Principles of effective data visualization (using R)
Some basic principles
Taken from various sources (see resources below)
- Show the (raw) data (e.g. individual data points)
- Minimize ‘ink’ and maximize ‘data’
- Keep the graph as simple as is appropriate
- Make graph as self-explanatory as possible
- Emphasize comparisons between values and groups (e.g. same unit)
- Use ‘small multiples’ graphs to show differences between groups
- Pay attention to the meaning of the colour scheme (e.g. see ColorBrewer)
- And think of colour blind people!
- Focus on the story the data is telling
Things to avoid:
- Avoid bar plots: they hide the real data and distort the reality of the data
- (unless the data is proportions/percents)
- Avoid SEM as error bars: isn’t a good measure of spread
- (use SD or interquartile range instead)
- Avoid pie charts: can easily unintentionally distort the data
- (use bar charts with groups side by side)
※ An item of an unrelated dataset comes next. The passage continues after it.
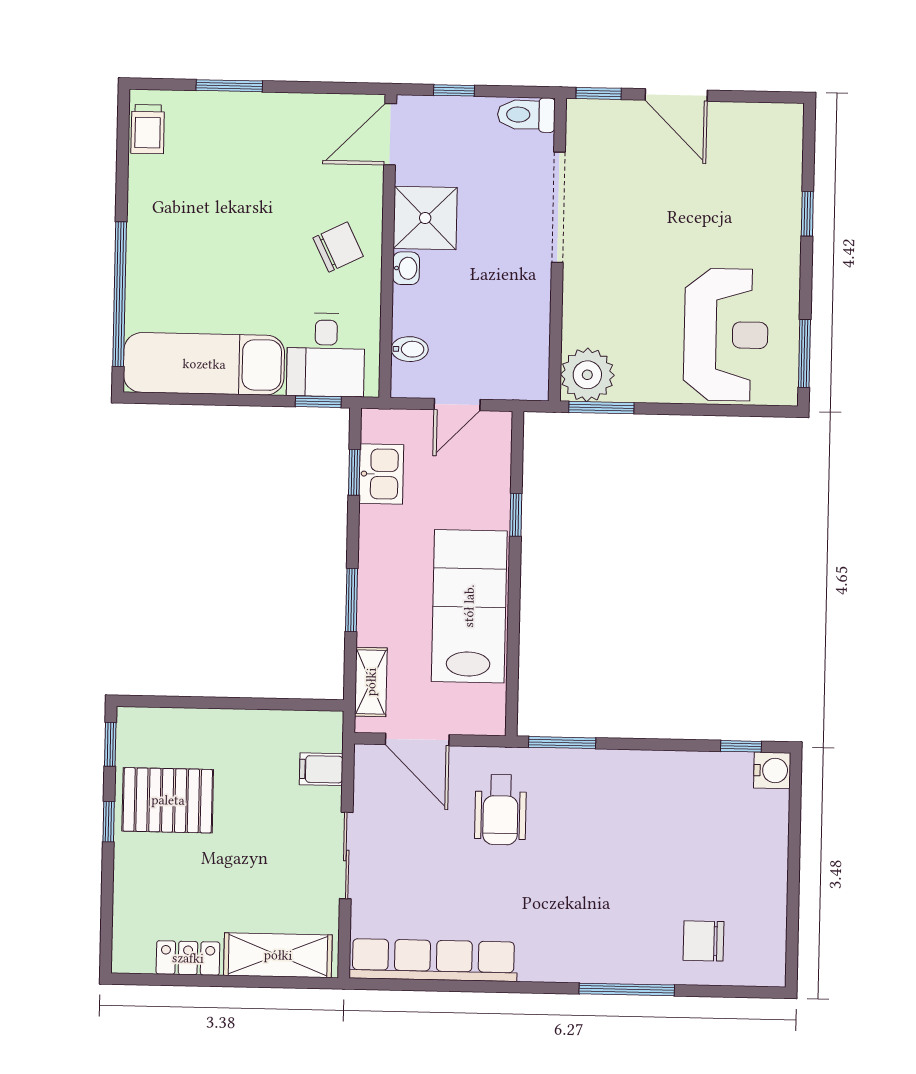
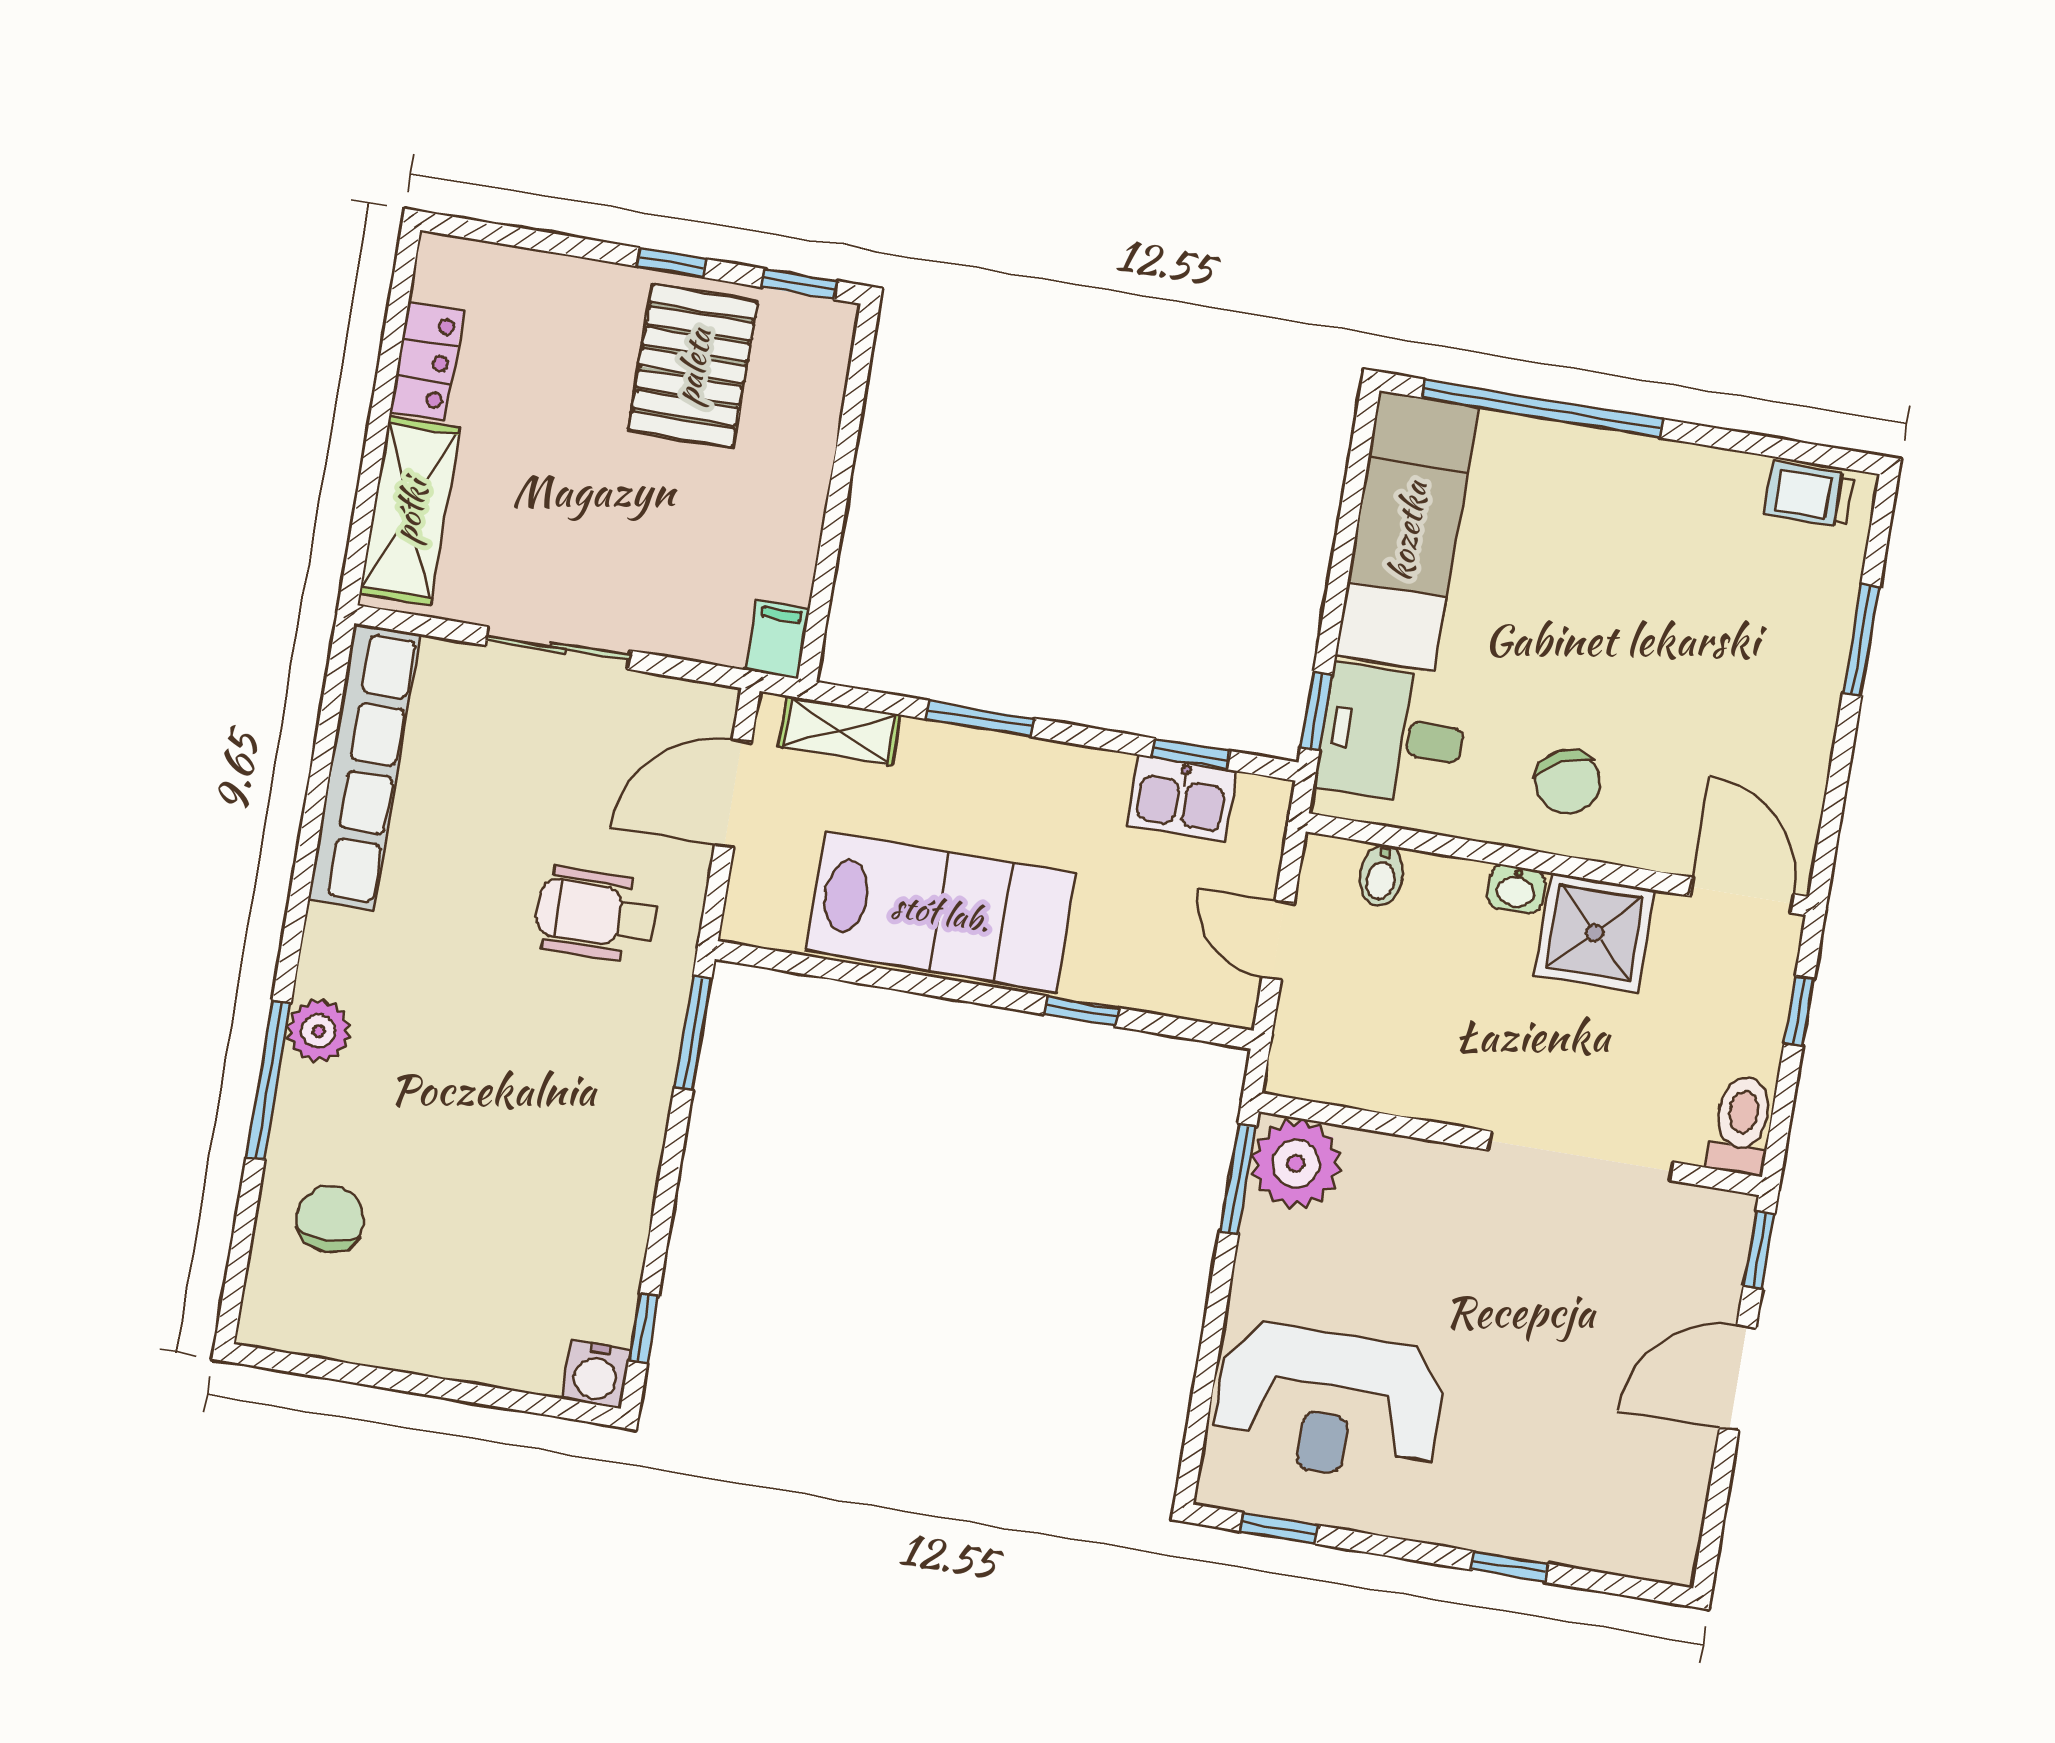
window: (804, 353) -> (1279, 1528), width x0.67
filing cabinet: (321, 769) -> (778, 639), moved
plant: (593, 964) -> (319, 1031), added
- Avoid 3D charts: they visually distort the data
- (sometimes 3D is needed e.g. with geography)
Resources
Code
fake_data <- data.frame(
Group = as.factor(c(rep('Treatment', 10), rep('Control', 10))),
Weight = c(rnorm(10, mean = 50, sd = 4), rnorm(10, mean = 60, sd = 5))
)
library(dplyr)
#>
#> Attaching package: 'dplyr'
#> The following objects are masked from 'package:stats':
#>
#> filter, lag
#> The following objects are masked from 'package:base':
#>
#> intersect, setdiff, setequal, union
summary_fake <- fake_data %>%
group_by(Group) %>%
summarize(mean = mean(Weight),
se = sqrt(var(Weight) / length(Weight)))
library(ggplot2)
p1 <- ggplot(fake_data, aes(y = Weight, x = Group)) +
geom_boxplot()
p2 <- ggplot(fake_data, aes(y = Weight, x = Group)) +
geom_jitter(width = 0.25)
p3 <- ggplot(summary_fake, aes(y = mean, x = Group)) +
geom_bar(stat = 'identity', width = 0.5)
p4 <- ggplot(summary_fake, aes(y = mean, x = Group)) +
geom_bar(stat = 'identity', width = 0.5) +
geom_errorbar(aes(ymax = mean + se, ymin = mean - se), width = 0.25)
library(gridExtra)
#>
#> Attaching package: 'gridExtra'
#> The following object is masked from 'package:dplyr':
#>
#> combine
grid.arrange(p1, p2, p3, p4, ncol = 2)
library(ggthemes)
ggplot(fake_data, aes(y = Weight, x = Group)) +
geom_jitter(width = 0.25) +
geom_errorbar(stat = 'summary', fun.y = 'mean', width = 0.6,
aes(ymax = ..y.., ymin = ..y..)) +
theme_tufte(base_family = 'sans')
ggplot(iris, aes(y = Petal.Length, x = Petal.Width)) +
geom_point() +
facet_grid(~ Species, ) +
theme_tufte(base_family = 'sans') +
theme(panel.spacing = unit(2.5, 'lines'))
Written on March 1, 2017